Air strikes killed at least nine Iran-backed fighters in Iraq on Thursday near the Iraqi-Syrian border, two senior security officials told AFP.
Another 10 fighters were wounded in the strikes that targeted a base belonging to the US-blacklisted Harakat Ansar Allah al-Awfiya, the officials added on condition of anonymity, with one saying that the death toll could rise.
"The base was destroyed, and the rescue teams who arrived at the site were also targeted," one of the officials said.
He added that it remained unclear who was behind the attack.

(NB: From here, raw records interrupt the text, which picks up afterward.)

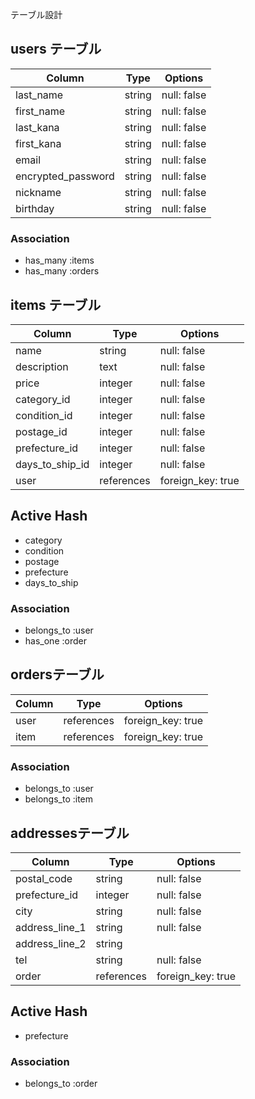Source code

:  テーブル設計

## users テーブル

| Column             | Type    | Options     |
| ------------------ | ------- | ----------- |
| last_name          | string  | null: false |
| first_name         | string  | null: false |
| last_kana          | string  | null: false |
| first_kana         | string  | null: false |
| email              | string  | null: false |
| encrypted_password | string  | null: false |
| nickname           | string  | null: false |
| birthday           | string  | null: false |

### Association

- has_many :items
- has_many :orders

## items テーブル

| Column          | Type       | Options           |
| --------------- | ---------- | ----------------- |
| name            | string     | null: false       |
| description     | text       | null: false       |
| price           | integer    | null: false       |
| category_id     | integer    | null: false       |
| condition_id    | integer    | null: false       |
| postage_id      | integer    | null: false       |
| prefecture_id   | integer    | null: false       |
| days_to_ship_id | integer    | null: false       |
| user            | references | foreign_key: true |

## Active Hash
- category
- condition
- postage
- prefecture
- days_to_ship

### Association

- belongs_to :user
- has_one    :order

##  ordersテーブル

| Column        | Type       | Options           |
| ------------- | ---------- | ------------------|
| user          | references | foreign_key: true |
| item          | references | foreign_key: true |

### Association
- belongs_to :user
- belongs_to :item

##  addressesテーブル

| Column         | Type       | Options           |
| -------------  | ---------- | ------------------|
| postal_code    | string     | null: false       |
| prefecture_id  | integer    | null: false       |
| city           | string     | null: false       |
| address_line_1 | string     | null: false       |
| address_line_2 | string     |                   |
| tel            | string     | null: false       |
| order          | references | foreign_key: true |


## Active Hash
- prefecture

### Association
- belongs_to :order
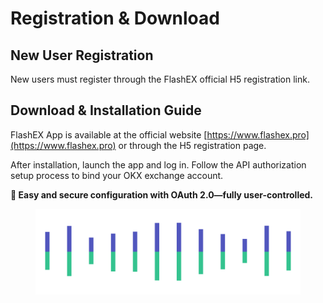 # Registration & Download

## New User Registration

New users must register through the FlashEX official H5 registration link.

## Download & Installation Guide

FlashEX App is available at the official website [https://www.flashex.pro](https://www.flashex.pro) or through the H5 registration page.

After installation, launch the app and log in. Follow the API authorization setup process to bind your OKX exchange account.

**🔐 Easy and secure configuration with OAuth 2.0—fully user-controlled.**

<figure><img src="../.gitbook/assets/Pagination.png" alt=""><figcaption></figcaption></figure>

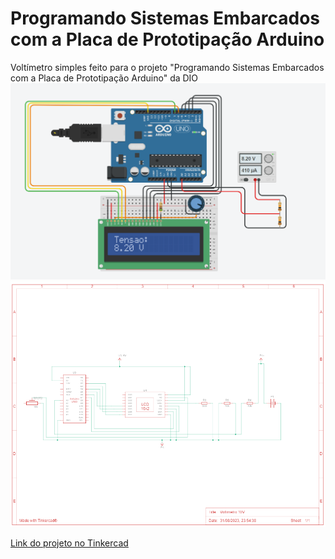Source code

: # Programando Sistemas Embarcados com a Placa de Prototipação Arduino
Voltímetro simples feito para o projeto "Programando Sistemas Embarcados com a Placa de Prototipação Arduino" da DIO
![Imagem do circuito](https://github.com/sameldevt/dio_programando_sistemas_embarcados_com_a_placa_de_prototipacao_arduino/blob/main/voltimetro.png)
![Esquema elétrico](https://github.com/sameldevt/dio_programando_sistemas_embarcados_com_a_placa_de_prototipacao_arduino/blob/main/Esquema.png)

[Link do projeto no Tinkercad](https://www.tinkercad.com/things/d67Vd85sZVe-voltimetro-10v)

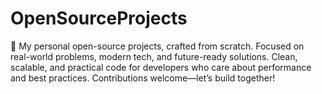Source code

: # OpenSourceProjects
🚀 My personal open-source projects, crafted from scratch. Focused on real-world problems, modern tech, and future-ready solutions. Clean, scalable, and practical code for developers who care about performance and best practices. Contributions welcome—let’s build together!
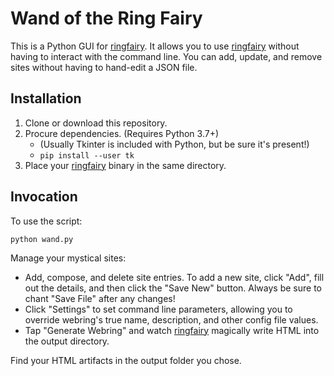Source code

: # Wand of the Ring Fairy

This is a Python GUI for [ringfairy](https://github.com/k3rs3d/ringfairy). It allows you to use [ringfairy](https://github.com/k3rs3d/ringfairy) without having to interact with the command line. You can add, update, and remove sites without having to hand-edit a JSON file. 

## Installation

1. Clone or download this repository.
2. Procure dependencies. (Requires Python 3.7+)
    - (Usually Tkinter is included with Python, but be sure it's present!)
    - `pip install --user tk`
3. Place your [ringfairy](https://github.com/k3rs3d/ringfairy) binary in the same directory.

## Invocation

To use the script:

`python wand.py`

Manage your mystical sites:
- Add, compose, and delete site entries. To add a new site, click "Add", fill out the details, and then click the "Save New" button. Always be sure to chant "Save File" after any changes!
- Click "Settings" to set command line parameters, allowing you to override webring's true name, description, and other config file values.
- Tap "Generate Webring" and watch [ringfairy](https://github.com/k3rs3d/ringfairy) magically write HTML into the output directory.

Find your HTML artifacts in the output folder you chose. 
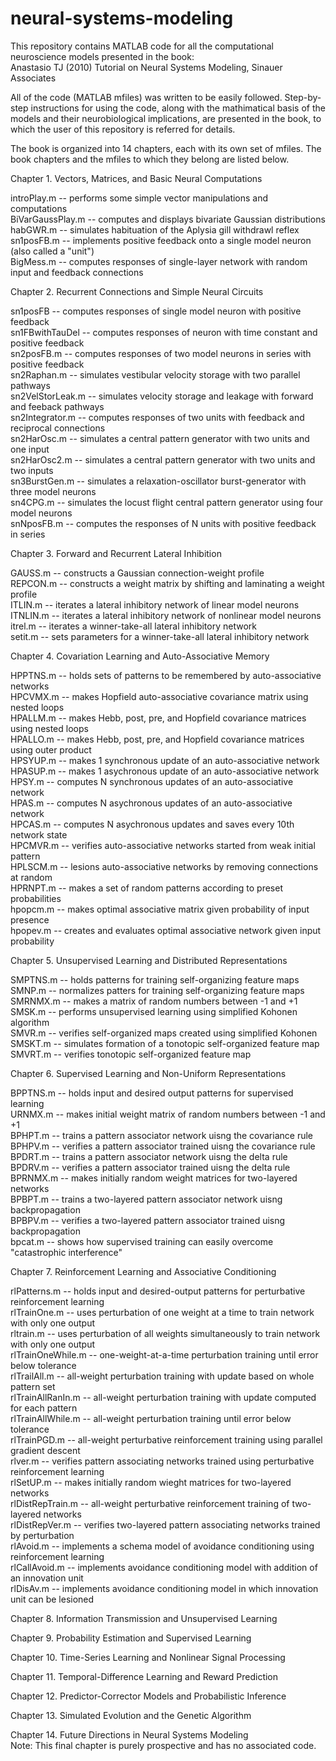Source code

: # neural-systems-modeling
This repository contains MATLAB code for all the computational neuroscience models presented in the book:  
Anastasio TJ (2010) Tutorial on Neural Systems Modeling, Sinauer Associates

All of the code (MATLAB mfiles) was written to be easily followed. Step-by-step instructions for using the code, along with the mathimatical basis of the models and their neurobiological implications, are presented in the book, to which the user of this repository is referred for details.    

The book is organized into 14 chapters, each with its own set of mfiles. The book chapters and the mfiles to which they belong are listed below.   

Chapter 1. Vectors, Matrices, and Basic Neural Computations  

introPlay.m -- performs some simple vector manipulations and computations  
BiVarGaussPlay.m -- computes and displays bivariate Gaussian distributions  
habGWR.m -- simulates habituation of the Aplysia gill withdrawl reflex  
sn1posFB.m -- implements positive feedback onto a single model neuron (also called a "unit")  
BigMess.m -- computes responses of single-layer network with random input and feedback connections
  
Chapter 2. Recurrent Connections and Simple Neural Circuits  

sn1posFB -- computes responses of single model neuron with positive feedback  
sn1FBwithTauDel -- computes responses of neuron with time constant and positive feedback  
sn2posFB.m  -- computes responses of two model neurons in series with positive feedback  
sn2Raphan.m -- simulates vestibular velocity storage with two parallel pathways  
sn2VelStorLeak.m -- simulates velocity storage and leakage with forward and feeback pathways  
sn2Integrator.m -- computes responses of two units with feedback and reciprocal connections  
sn2HarOsc.m  -- simulates a central pattern generator with two units and one input  
sn2HarOsc2.m -- simulates a central pattern generator with two units and two inputs  
sn3BurstGen.m -- simulates a relaxation-oscillator burst-generator with three model neurons  
sn4CPG.m -- simulates the locust flight central pattern generator using four model neurons  
snNposFB.m -- computes the responses of N units with positive feedback in series  

Chapter 3. Forward and Recurrent Lateral Inhibition  

GAUSS.m -- constructs a Gaussian connection-weight profile  
REPCON.m -- constructs a weight matrix by shifting and laminating a weight profile  
ITLIN.m -- iterates a lateral inhibitory network of linear model neurons  
ITNLIN.m -- iterates a lateral inhibitory network of nonlinear model neurons  
itrel.m -- iterates a winner-take-all lateral inhibitory network  
setit.m -- sets parameters for a winner-take-all lateral inhibitory network  

Chapter 4. Covariation Learning and Auto-Associative Memory  

HPPTNS.m -- holds sets of patterns to be remembered by auto-associative networks  
HPCVMX.m -- makes Hopfield auto-associative covariance matrix using nested loops  
HPALLM.m -- makes Hebb, post, pre, and Hopfield covariance matrices using nested loops  
HPALLO.m -- makes Hebb, post, pre, and Hopfield covariance matrices using outer product  
HPSYUP.m -- makes 1 synchronous update of an auto-associative network  
HPASUP.m -- makes 1 asychronous update of an auto-associative network  
HPSY.m -- computes N synchronous updates of an auto-associative network  
HPAS.m -- computes N asychronous updates of an auto-associative network  
HPCAS.m -- computes N asychronous updates and saves every 10th network state  
HPCMVR.m -- verifies auto-associative networks started from weak initial pattern  
HPLSCM.m -- lesions auto-associative networks by removing connections at random  
HPRNPT.m -- makes a set of random patterns according to preset probabilities  
hpopcm.m -- makes optimal associative matrix given probability of input presence  
hpopev.m -- creates and evaluates optimal associative network given input probability  

Chapter 5. Unsupervised Learning and Distributed Representations  

SMPTNS.m -- holds patterns for training self-organizing feature maps  
SMNP.m -- normalizes patters for training self-organizing feature maps  
SMRNMX.m -- makes a matrix of random numbers between -1 and +1  
SMSK.m -- performs unsupervised learning using simplified Kohonen algorithm  
SMVR.m -- verifies self-organized maps created using simplified Kohonen  
SMSKT.m -- simulates formation of a tonotopic self-organized feature map  
SMVRT.m -- verifies tonotopic self-organized feature map  

Chapter 6. Supervised Learning and Non-Uniform Representations  

BPPTNS.m -- holds input and desired output patterns for supervised learning  
URNMX.m -- makes initial weight matrix of random numbers between -1 and +1  
BPHPT.m -- trains a pattern associator network uisng the covariance rule  
BPHPV.m -- verifies a pattern associator trained uisng the covariance rule  
BPDRT.m -- trains a pattern associator network uisng the delta rule  
BPDRV.m -- verifies a pattern associator trained uisng the delta rule  
BPRNMX.m -- makes initially random weight matrices for two-layered networks  
BPBPT.m -- trains a two-layered pattern associator network uisng backpropagation  
BPBPV.m -- verifies a two-layered pattern associator trained uisng backpropagation  
bpcat.m -- shows how supervised training can easily overcome "catastrophic interference"  

Chapter 7. Reinforcement Learning and Associative Conditioning  

rlPatterns.m -- holds input and desired-output patterns for perturbative reinforcement learning  
rlTrainOne.m -- uses perturbation of one weight at a time to train network with only one output  
rltrain.m -- uses perturbation of all weights simultaneously to train network with only one output  
rlTrainOneWhile.m -- one-weight-at-a-time perturbation training until error below tolerance  
rlTrailAll.m -- all-weight perturbation training with update based on whole pattern set  
rlTrainAllRanIn.m -- all-weight perturbation training with update computed for each pattern  
rlTrainAllWhile.m -- all-weight perturbation training until error below tolerance  
rlTrainPGD.m -- all-weight perturbative reinforcement training using parallel gradient descent  
rlver.m -- verifies pattern associating networks trained using perturbative reinforcement learning  
rlSetUP.m -- makes initially random wieght matrices for two-layered networks  
rlDistRepTrain.m --  all-weight perturbative reinforcement training of two-layered networks  
rlDistRepVer.m -- verifies two-layered pattern associating networks trained by perturbation  
rlAvoid.m -- implements a schema model of avoidance conditioning using reinforcement learning  
rlCallAvoid.m -- implements avoidance conditioning model with addition of an innovation unit  
rlDisAv.m -- implements avoidance conditioning model in which innovation unit can be lesioned  

Chapter 8. Information Transmission and Unsupervised Learning

Chapter 9. Probability Estimation and Supervised Learning

Chapter 10. Time-Series Learning and Nonlinear Signal Processing

Chapter 11. Temporal-Difference Learning and Reward Prediction

Chapter 12. Predictor-Corrector Models and Probabilistic Inference

Chapter 13. Simulated Evolution and the Genetic Algorithm

Chapter 14. Future Directions in Neural Systems Modeling  
Note: This final chapter is purely prospective and has no associated code.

But the Iran-backed faction said in a statement that a "Zionist-American aggression" targeted their fighters, though it did not provide a death toll.
Iraq has long been a proxy battleground between the United States and Iran, with the country's successive governments struggling to balance relations between the two rivals.
After decades of conflicts, it had recently regained some stability, but it remains volatile with increasingly influential armed groups operating outside the state's control.
Iraq was immediately dragged into the Middle East war triggered when the United States and Israel attacked Iran on February 28.
The base that was hit on Thursday belongs to the Hashed al-Shaabi or the Popular Mobilization Forces (PMF), a former paramilitary group now integrated into the regular army.
The Hashed also encompasses brigades from Iran-backed groups, which have been repeatedly targeted in attacks blamed on the United States and Israel since the start of the war.
The contingent on the base is made up of members of Harakat Ansar Allah al-Awfiya.
Iraq's national security advisor Qassem al-Araji mourned in a post on X dozens "of martyrs and wounded" from the Hashed forces in what he described as a "terrorist attack".